I’m not going to tell you what I’ve spent the last two weeks reading because that would call for the immediate and permanent revocation of my man card. Suffice to say, I’m casting around looking for a new fictitious family to occupy my free time. Thankfully there are a few movies that might help take the edge off my separation anxiety. They won’t be as good as the book, of course, but still it’s better than going cold turkey.

Sure, soon enough I’ll find a biography of Churchill or a tome on the Federalist period to capture my attention, but just now my sense of loss is too raw and bloody to even look seriously at another book. It would feel like I was cheating somehow. So yeah, there’s your unscheduled glimpse of the weirdness that goes on in my head when I don’t think anyone is paying attention.

5 thoughts on “Reader’s remorse…

  1. I felt this “readers remorse” with Ken Follet’s The Pillars of the Earth and World Without End. Surprisingly, I wasn’t that into the books as I was reading, but after I put them down I couldn’t stop thinking about (and missing) the characters.

    • I haven’t read either of those… and I think now I’ll stay away from them until I’m recovered. I’ll probably swamp my brain in some heavy duty biography before I’m ready to handle more fiction. For some reason, I find it easier to turn my brain off when I’m dealing with books about real people. Go figure.

  2. Were you perhaps reading the Twilight Saga? As a whole the series was really good, Bella was just a shitty character most of the way through. I have felt this Readers Remorse numerous times. I get it every time i reread the harry potter series 😦

    • Your guess is spot on, though I have a bit of an undeserved soft spot for Bella. I haven’t read the Harry Potter books, but could imagine I’d have the same reaction to the end of that story too. A friend turned me on to Fall of Giants recently and I’m working my way through that now. I think I could easily become a devoted Ken Follett fan.

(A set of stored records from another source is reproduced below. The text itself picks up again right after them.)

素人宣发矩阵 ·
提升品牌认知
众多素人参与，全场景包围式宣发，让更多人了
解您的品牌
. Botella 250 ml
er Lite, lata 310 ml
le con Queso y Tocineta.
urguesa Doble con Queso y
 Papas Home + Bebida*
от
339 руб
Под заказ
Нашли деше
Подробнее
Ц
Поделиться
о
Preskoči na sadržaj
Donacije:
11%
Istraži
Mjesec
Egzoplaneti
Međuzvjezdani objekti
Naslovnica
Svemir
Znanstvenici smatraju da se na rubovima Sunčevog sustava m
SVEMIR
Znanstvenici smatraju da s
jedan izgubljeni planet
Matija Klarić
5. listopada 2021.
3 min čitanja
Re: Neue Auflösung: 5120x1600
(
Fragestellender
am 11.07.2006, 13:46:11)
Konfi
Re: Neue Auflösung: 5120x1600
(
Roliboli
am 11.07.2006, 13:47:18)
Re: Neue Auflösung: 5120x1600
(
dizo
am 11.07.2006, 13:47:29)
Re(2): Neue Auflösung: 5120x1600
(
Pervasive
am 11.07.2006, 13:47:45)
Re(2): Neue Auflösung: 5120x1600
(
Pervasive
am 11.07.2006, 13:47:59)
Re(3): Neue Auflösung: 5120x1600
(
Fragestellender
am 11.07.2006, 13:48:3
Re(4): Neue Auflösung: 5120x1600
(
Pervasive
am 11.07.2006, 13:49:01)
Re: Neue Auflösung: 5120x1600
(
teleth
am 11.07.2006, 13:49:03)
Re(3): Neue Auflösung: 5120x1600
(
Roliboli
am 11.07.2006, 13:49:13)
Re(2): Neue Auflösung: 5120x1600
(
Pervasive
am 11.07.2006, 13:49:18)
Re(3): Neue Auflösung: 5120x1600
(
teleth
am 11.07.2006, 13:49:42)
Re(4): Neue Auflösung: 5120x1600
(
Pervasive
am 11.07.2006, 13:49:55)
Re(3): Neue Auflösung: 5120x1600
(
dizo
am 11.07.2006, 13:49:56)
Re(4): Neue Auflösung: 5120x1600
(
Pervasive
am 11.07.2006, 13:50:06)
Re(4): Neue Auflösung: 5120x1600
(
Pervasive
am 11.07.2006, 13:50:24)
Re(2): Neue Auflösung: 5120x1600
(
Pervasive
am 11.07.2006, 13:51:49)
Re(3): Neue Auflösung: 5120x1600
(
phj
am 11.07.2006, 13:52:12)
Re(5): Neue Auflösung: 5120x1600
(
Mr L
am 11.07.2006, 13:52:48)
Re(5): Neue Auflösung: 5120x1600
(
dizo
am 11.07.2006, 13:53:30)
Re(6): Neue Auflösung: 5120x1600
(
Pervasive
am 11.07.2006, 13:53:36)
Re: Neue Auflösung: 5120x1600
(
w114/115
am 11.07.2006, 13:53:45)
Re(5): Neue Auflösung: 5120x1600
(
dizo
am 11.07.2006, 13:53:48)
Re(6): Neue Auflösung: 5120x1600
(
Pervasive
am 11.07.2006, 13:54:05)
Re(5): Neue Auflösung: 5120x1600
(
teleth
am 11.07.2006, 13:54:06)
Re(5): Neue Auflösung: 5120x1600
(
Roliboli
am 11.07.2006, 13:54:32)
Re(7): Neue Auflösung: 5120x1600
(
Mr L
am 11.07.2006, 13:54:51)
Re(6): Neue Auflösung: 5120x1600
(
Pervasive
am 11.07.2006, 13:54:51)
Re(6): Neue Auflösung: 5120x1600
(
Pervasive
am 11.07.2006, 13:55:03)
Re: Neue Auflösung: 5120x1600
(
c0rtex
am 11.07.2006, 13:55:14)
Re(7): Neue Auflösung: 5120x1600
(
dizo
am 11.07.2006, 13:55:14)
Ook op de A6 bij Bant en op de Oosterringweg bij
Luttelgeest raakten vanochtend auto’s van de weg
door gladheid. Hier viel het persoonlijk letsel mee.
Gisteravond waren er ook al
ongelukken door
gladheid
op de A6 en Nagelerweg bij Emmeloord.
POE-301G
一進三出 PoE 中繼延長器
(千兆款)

      • I wouldn’t feel too bad about reading the series, all in all the story is great, lol. Did you have a chance to read the novella The Short Second Life Of Bree Tanner? If not, i recommend it highly, it brings the vampires of the Twilight Saga into a different light. But i will say, the family as a whole had magic. Carlisle is an unforgettable character. I find myself pining over not seeing Nessie(STUPID NAME! hah) grow, and seeing Jacob truly happy(I have a soft spot for his character, and that probably had a fair amount to do with my dislike for Bella.). I feel the same remorse you felt for these characters! hahaha. I just started the Keys To The Kingdom, which i hear is fantastic. But i had a very hard time even picking up the first book (Sortof, kindle :D). I truly felt an unabashed sort of dislike for myself to even thing of such blasphemy, Meyer is sneaky, because i didn’t see that sort of feeling forming until i had finished the last page. It takes special chemistry to leave that sort of feeling. But in another area, ill say, the Harry Potter series has magic i do not often find. The first book is a little on the kid side, a lot like the movies. The 2nd through 7th however i felt right at home rereading even as an adult. If Rowling doesn’t revisit this series, i will understand that she doesn’t want to taint the series, however i will weep at missing out on something that could be so magical. I haven’t read anything from Ken Follet however i have heard some of his work is very good. I think I’m going to be sticking to the Fiction/Fantasy for a good while even though i have a feeling i am going to be feeling a lot of the Readers Remose, Especially seeing my soft spot for the coming of age-fiction/fantasy. But i think loving all these characters so deeply is good in its own right. ha.